There are two ways a home router can control your DNS:
A) Each client has one DNS server: the router's local IP address. The router runs dnsmasq or whatever to proxy the DNS requests.
B) Each client has one or more DNS servers, with the router's IP address not listed, or listed last.
If you set up B, I think most operating systems will usually use the servers in order, i.e. only fall back to the second (ISP) server if the primary (pi-hole) doesn't respond.
DNS Server 2 = ISP DNS Service, OpenDNS, your router whatever
when pi-hole blocks the ad's DNS query, macOS will treat that as a DNS failure and use DNS Server 2 as a fallback. Resulting in the ad being shown.
Doing (A) was my first attempt and at least using a Ubiquiti router, if Pi-hole blocked a DNS query it would always fallback to the secondary DNS server.
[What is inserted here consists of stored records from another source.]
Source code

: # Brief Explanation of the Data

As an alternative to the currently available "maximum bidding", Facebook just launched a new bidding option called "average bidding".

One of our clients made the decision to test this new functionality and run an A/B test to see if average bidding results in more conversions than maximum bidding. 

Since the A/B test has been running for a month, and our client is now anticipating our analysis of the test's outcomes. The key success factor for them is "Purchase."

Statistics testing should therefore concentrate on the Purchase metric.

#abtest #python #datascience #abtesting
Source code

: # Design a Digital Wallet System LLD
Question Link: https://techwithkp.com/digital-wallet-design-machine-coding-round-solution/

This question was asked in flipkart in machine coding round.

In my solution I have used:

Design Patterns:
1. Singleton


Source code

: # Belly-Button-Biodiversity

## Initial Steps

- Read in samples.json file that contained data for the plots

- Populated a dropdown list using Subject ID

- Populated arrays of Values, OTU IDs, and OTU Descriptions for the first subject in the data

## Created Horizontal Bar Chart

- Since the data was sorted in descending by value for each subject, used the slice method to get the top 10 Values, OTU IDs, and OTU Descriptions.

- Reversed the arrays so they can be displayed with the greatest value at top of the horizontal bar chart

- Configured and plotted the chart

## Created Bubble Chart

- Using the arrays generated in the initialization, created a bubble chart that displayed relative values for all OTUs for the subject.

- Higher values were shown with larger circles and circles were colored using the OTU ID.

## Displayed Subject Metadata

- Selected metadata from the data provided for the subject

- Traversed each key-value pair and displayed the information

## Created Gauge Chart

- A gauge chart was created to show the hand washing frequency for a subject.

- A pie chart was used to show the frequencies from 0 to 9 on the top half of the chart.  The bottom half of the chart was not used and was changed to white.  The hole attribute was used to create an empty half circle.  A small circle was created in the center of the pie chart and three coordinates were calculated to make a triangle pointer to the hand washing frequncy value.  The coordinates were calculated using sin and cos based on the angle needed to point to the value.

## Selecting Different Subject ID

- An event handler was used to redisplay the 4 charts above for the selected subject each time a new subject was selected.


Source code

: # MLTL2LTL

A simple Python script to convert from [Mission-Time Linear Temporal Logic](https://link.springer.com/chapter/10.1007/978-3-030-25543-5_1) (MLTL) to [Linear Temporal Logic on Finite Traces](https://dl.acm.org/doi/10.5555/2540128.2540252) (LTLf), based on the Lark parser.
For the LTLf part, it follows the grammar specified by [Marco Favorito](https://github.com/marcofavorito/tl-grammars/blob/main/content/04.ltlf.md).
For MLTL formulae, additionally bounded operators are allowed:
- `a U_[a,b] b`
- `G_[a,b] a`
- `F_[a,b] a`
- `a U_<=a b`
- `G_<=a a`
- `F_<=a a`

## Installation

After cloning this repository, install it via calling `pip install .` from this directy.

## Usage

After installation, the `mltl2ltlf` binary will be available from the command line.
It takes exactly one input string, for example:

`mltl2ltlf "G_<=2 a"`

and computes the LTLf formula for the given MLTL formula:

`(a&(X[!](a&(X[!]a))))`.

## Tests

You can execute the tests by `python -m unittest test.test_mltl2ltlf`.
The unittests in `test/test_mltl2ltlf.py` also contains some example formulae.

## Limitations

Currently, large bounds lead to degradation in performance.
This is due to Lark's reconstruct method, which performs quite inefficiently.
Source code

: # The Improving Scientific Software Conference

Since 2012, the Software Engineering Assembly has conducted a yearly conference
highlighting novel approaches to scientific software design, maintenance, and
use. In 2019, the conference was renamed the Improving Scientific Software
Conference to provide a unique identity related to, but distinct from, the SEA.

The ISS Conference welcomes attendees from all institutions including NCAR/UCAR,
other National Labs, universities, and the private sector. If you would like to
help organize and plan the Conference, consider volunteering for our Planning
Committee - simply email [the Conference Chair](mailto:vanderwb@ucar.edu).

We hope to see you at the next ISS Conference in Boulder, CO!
In my environment, the only way I was able to get pi-hole to work consistently was to set the pi-hole server as the only DNS server in the DHCP server.
> when pi-hole blocks the ad's DNS query, macOS will treat that as a DNS failure and use DNS Server 2 as a fallback. Resulting in the ad being shown.
My experience with OSX and Pi-Hole doesn't match your experience. There's a difference between appearing to be in a failure mode (i.e. timing out) and returning blocked (null/0.0.0.0) results.
I set this up a few years ago and now that time has passed I'm not confident enough to claim what exactly led me to that conclusion. I never got around to setting up a second pi-hole server which is what led me to click on the article above. 3 years in and I've never had a blip in service so I just haven't prioritized it.
I did go and test this now, and agree with you. On macOS I set my primary DNS to pi-hole and secondary to 8.8.8.8. running dig on api.segment.io (blocked on pi-hole by default), it resolved to 0.0.0.0 via pi-hole and did not try 8.8.8.8 on any attempt. So my earlier comment is incorrect above and setting a secondary DNS server as a back-up may work.
FWIW I had to undo B) just yesterday. I thought the same thing about resolving records in order but it does not. I didn’t dive too far in, but my proxy server would occasionally query my router instead of the pihole for DNS requests. Maybe I just did it wrong :)
For the record I was assigning these DNS server IPs via docker compose. So perhaps that makes a difference.
A) Each client has one DNS server: the router's local IP address. The router runs dnsmasq or whatever to proxy the DNS requests.
B) Each client has one or more DNS servers, with the router's IP address not listed, or listed last.
If you set up B, I think most operating systems will usually use the servers in order, i.e. only fall back to the second (ISP) server if the primary (pi-hole) doesn't respond.